待办任务 -
1. 在水果装篮题目里，每个篮子只能装几种类型的水果？
2. 请从水果装篮题目的最后一句之后接着写下去。
----- 提供文本 -----
0904. Fruit Into Baskets

904. Fruit Into Baskets #

题目 #

In a row of trees, the i-th tree produces fruit with type tree[i].

You start at any tree of your choice, then repeatedly perform the following steps:

  1. Add one piece of fruit from this tree to your baskets. If you cannot, stop.
  2. Move to the next tree to the right of the current tree. If there is no tree to the right, stop.

Note that you do not have any choice after the initial choice of starting tree: you must perform step 1, then step 2, then back to step 1, then step 2, and so on until you stop.

You have two baskets, and each basket can carry any quantity of fruit, but you want each basket to only carry one type of fruit each.

What is the total amount of fruit you can collect with this procedure?

Example 1:

Input: [1,2,1]
Output: 3
Explanation: We can collect [1,2,1].

Example 2:


Input: [0,1,2,2]
Output: 3
Explanation: We can collect [1,2,2].
If we started at the first tree, we would only collect [0, 1].

Example 3:


Input: [1,2,3,2,2]
Output: 4
Explanation: We can collect [2,3,2,2].
If we started at the first tree, we would only collect [1, 2].

Example 4:


Input: [3,3,3,1,2,1,1,2,3,3,4]
Output: 5
Explanation: We can collect [1,2,1,1,2].
If we started at the first tree or the eighth tree, we would only collect 4 fruits.

Note:

  • 1 <= tree.length <= 40000
  • 0 <= tree[i] < tree.length

题目大意 #

这道题考察的是滑动窗口的问题。
----- 存储记录 -----
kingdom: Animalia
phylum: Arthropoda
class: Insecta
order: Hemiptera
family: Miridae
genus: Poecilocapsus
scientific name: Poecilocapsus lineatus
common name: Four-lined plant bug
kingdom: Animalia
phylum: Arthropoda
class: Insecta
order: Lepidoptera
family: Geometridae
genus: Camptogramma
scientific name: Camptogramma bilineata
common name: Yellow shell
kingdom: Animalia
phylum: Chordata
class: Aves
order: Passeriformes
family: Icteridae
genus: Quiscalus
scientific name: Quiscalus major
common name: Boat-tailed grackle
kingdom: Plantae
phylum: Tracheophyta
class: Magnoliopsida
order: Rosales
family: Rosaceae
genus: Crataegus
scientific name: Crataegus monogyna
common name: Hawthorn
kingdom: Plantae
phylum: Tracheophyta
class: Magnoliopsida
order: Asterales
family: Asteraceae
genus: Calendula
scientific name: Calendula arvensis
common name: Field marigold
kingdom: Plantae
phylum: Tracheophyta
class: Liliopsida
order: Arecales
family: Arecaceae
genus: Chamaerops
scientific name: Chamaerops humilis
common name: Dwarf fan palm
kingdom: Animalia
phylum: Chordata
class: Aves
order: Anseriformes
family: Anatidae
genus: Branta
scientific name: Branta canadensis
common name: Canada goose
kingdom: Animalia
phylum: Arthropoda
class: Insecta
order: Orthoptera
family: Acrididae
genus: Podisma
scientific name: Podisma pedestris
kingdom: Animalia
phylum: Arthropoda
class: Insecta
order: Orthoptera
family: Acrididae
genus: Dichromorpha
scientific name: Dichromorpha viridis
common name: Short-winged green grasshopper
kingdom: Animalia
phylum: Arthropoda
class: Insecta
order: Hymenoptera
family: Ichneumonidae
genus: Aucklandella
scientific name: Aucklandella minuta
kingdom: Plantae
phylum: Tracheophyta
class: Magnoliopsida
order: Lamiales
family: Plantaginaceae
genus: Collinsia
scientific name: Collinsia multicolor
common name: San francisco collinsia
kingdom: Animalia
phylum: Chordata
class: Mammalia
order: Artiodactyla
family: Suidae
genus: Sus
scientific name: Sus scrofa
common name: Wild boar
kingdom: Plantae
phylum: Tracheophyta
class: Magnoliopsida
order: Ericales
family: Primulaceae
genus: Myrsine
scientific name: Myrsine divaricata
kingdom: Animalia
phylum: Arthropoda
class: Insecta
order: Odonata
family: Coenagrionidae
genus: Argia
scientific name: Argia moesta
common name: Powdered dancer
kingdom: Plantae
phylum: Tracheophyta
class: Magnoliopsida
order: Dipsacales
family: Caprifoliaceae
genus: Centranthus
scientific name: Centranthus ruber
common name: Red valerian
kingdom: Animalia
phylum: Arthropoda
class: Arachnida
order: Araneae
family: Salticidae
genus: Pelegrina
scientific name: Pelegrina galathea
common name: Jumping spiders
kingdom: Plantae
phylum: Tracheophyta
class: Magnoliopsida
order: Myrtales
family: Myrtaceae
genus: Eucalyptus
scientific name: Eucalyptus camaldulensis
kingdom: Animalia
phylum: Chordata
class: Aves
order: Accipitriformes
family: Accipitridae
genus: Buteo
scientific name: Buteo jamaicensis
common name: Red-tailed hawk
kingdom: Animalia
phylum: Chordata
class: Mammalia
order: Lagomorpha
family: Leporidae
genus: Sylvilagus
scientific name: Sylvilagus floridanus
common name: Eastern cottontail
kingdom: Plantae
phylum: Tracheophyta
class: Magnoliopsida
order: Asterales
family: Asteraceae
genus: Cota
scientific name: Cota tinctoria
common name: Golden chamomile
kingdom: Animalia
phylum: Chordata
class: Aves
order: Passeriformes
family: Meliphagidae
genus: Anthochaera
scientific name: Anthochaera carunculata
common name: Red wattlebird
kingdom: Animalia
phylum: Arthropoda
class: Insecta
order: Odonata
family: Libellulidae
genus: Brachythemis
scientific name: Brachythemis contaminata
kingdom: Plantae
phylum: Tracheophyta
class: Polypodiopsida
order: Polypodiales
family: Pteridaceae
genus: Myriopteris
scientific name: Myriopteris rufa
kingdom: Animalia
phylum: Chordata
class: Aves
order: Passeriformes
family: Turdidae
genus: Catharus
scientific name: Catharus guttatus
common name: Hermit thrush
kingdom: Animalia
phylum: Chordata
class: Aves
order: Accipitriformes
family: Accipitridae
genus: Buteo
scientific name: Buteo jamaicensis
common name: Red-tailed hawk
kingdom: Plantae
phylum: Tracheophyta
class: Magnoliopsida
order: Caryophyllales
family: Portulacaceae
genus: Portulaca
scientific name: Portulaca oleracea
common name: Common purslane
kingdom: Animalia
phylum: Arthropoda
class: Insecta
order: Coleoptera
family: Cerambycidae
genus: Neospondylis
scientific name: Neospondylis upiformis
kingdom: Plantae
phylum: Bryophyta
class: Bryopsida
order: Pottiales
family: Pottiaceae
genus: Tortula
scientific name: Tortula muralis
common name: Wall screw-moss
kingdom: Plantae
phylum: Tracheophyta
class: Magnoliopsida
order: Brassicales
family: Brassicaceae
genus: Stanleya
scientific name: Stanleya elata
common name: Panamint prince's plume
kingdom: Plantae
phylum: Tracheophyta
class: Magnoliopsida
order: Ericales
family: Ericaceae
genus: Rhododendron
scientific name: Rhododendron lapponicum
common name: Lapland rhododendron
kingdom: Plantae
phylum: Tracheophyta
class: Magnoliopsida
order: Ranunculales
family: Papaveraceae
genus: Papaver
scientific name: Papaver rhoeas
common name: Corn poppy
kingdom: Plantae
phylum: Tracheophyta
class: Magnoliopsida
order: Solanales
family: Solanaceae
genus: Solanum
-----
已解任务 -
1. 每个篮子只能装一种类型的水果。

2.
给出一个数组,数组里面的数字代表每个果树上水果的种类,1 代表一号水果,不同数字代表的水果不同。现在有 2 个篮子,每个篮子只能装一个种类的水果,这就意味着只能选 2 个不同的数字。摘水果只能从左往右摘,直到右边没有水果可以摘就停下。问可以连续摘水果的最长区间段的长度。

解题思路 #

简化一下题意,给出一段数字,要求找出包含 2 个不同数字的最大区间段长度。这个区间段内只能包含这 2 个不同数字,可以重复,但是不能包含其他数字。

用典型的滑动窗口的处理方法处理即可。

代码 #


package leetcode

func totalFruit(tree []int) int {
	if len(tree) == 0 {
		return 0
	}
	left, right, counter, res, freq := 0, 0, 1, 1, map[int]int{}
	freq[tree[0]]++
	for left < len(tree) {
		if right+1 < len(tree) && ((counter > 0 && tree[right+1] != tree[left]) || (tree[right+1] == tree[left] || freq[tree[right+1]] > 0)) {
			if counter > 0 && tree[right+1] != tree[left] {
				counter--
			}
			right++
			freq[tree[right]]++
		} else {
			if counter == 0 || (counter > 0 && right == len(tree)-1) {
				res = max(res, right-left+1)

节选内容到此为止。